En La Montaña Mágica los libros son puertas. Refugio de moribundos castigados por la pena y el dolor. Pasadizos que abren las compuertas de iglesias medievales. Son llaves que dan paso a sótanos repletos de lienzos ensangrentados donde una bruja emite chillidos sin descanso. Y también son espadas cercenando la cabeza de buitres y cuervos.
En La montaña mágica se sabe que la violencia es el tema central de la literatura. Y también el sexo negro y pervertido. La lucha por destrozar al poder y revelar las mentiras de la ley y el orden. Y por eso, hay un círculo rojo rodeando a una estrella vuelta del revés en el suelo de la librería. Un signo que indica que quien penetre allí, ha de dejar de lado su pasado y olvidarse de su futuro. Tiene que estar preparado para morir y lacerar su alma. Básicamente, porque los libros, los verdaderos libros, son una condena. Un látigo resquebrajando una piel. Un ritual expiatorio. El funeral de la inocencia y la niñez. Son, sí, pliegues que muestran con claridad meridiana que el rostro de dios y el del diablo son idénticos. Algo que en La montaña mágica se percibe con rotunda claridad.

(Un bloque de datos)
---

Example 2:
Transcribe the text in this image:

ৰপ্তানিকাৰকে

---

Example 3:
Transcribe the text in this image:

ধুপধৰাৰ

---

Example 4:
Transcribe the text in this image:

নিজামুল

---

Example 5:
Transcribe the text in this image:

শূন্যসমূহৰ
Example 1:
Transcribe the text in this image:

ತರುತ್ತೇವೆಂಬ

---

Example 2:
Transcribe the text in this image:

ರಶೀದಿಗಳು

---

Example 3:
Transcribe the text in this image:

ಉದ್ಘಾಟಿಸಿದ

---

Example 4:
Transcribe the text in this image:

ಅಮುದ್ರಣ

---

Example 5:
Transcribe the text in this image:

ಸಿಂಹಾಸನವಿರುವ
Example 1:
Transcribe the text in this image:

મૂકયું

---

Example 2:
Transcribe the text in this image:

--

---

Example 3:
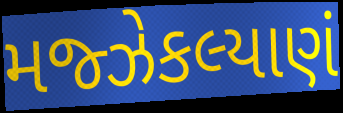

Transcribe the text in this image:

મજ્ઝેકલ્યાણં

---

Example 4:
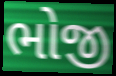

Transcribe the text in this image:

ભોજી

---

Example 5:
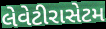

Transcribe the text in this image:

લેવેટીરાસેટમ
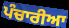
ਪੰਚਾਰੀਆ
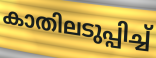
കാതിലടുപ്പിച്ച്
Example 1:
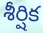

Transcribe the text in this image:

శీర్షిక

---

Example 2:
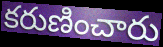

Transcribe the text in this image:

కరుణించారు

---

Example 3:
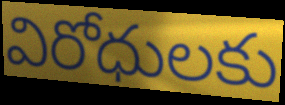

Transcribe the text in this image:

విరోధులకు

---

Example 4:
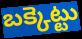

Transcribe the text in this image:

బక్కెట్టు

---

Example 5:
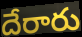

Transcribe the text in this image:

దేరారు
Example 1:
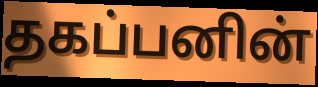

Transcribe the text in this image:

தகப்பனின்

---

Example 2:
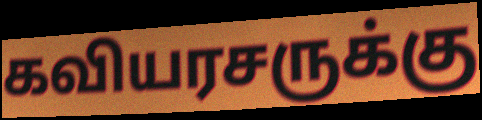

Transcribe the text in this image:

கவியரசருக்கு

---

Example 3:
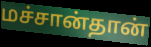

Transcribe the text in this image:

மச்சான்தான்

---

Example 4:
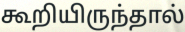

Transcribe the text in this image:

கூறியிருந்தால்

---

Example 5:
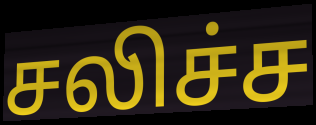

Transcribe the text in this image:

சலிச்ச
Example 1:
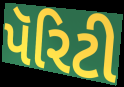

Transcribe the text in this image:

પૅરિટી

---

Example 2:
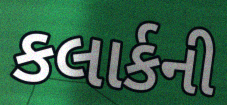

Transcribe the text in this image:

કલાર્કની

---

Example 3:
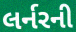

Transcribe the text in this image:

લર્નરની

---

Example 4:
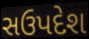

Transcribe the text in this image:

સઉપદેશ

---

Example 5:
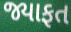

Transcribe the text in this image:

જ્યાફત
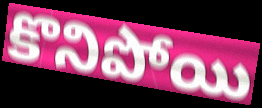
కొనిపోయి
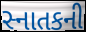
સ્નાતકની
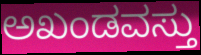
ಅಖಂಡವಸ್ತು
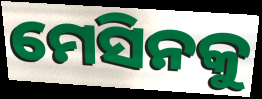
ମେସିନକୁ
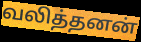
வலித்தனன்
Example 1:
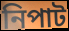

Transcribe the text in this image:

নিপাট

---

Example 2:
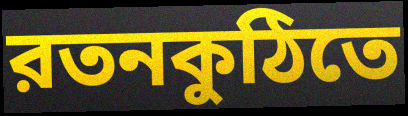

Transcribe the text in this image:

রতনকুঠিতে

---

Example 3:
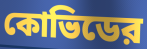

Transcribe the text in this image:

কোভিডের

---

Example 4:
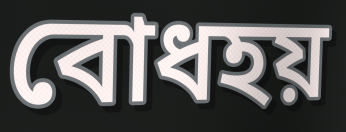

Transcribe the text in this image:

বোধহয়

* * *

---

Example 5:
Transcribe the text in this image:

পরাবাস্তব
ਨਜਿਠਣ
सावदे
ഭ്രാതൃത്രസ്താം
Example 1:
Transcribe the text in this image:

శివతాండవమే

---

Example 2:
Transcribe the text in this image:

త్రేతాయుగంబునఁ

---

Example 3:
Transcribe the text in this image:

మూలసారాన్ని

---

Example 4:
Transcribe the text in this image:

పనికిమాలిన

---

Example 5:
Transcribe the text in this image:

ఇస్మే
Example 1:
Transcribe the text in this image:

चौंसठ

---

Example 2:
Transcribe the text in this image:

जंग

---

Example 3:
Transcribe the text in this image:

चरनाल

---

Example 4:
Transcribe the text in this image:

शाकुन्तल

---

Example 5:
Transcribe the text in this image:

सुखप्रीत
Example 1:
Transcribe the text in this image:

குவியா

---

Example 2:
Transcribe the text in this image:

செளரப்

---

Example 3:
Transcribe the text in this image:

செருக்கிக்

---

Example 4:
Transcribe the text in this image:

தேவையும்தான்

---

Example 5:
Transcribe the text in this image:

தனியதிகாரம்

INSTRUCCIONES:
1/ Reproduce de forma literal la parte del fragmento sobre la librería La Montaña Mágica que empieza con "En La montaña mágica se sabe" y sigue hasta "con rotunda claridad.".
2/ Contesta estas preguntas a partir del fragmento sobre la librería La Montaña Mágica:
(a) ¿Qué se considera el tema central de la literatura?
(b) ¿Qué rodea a la estrella vuelta del revés en el suelo?
(c) ¿Cómo son, según el fragmento, el rostro de dios y el del diablo?
El listado es material independiente del fragmento.

SOLUCIONES COMPLETAS:
1/
En La montaña mágica se sabe que la violencia es el tema central de la literatura. Y también el sexo negro y pervertido. La lucha por destrozar al poder y revelar las mentiras de la ley y el orden. Y por eso, hay un círculo rojo rodeando a una estrella vuelta del revés en el suelo de la librería. Un signo que indica que quien penetre allí, ha de dejar de lado su pasado y olvidarse de su futuro. Tiene que estar preparado para morir y lacerar su alma. Básicamente, porque los libros, los verdaderos libros, son una condena. Un látigo resquebrajando una piel. Un ritual expiatorio. El funeral de la inocencia y la niñez. Son, sí, pliegues que muestran con claridad meridiana que el rostro de dios y el del diablo son idénticos. Algo que en La montaña mágica se percibe con rotunda claridad.

2/
(a) La violencia.
(b) Un círculo rojo.
(c) Idénticos.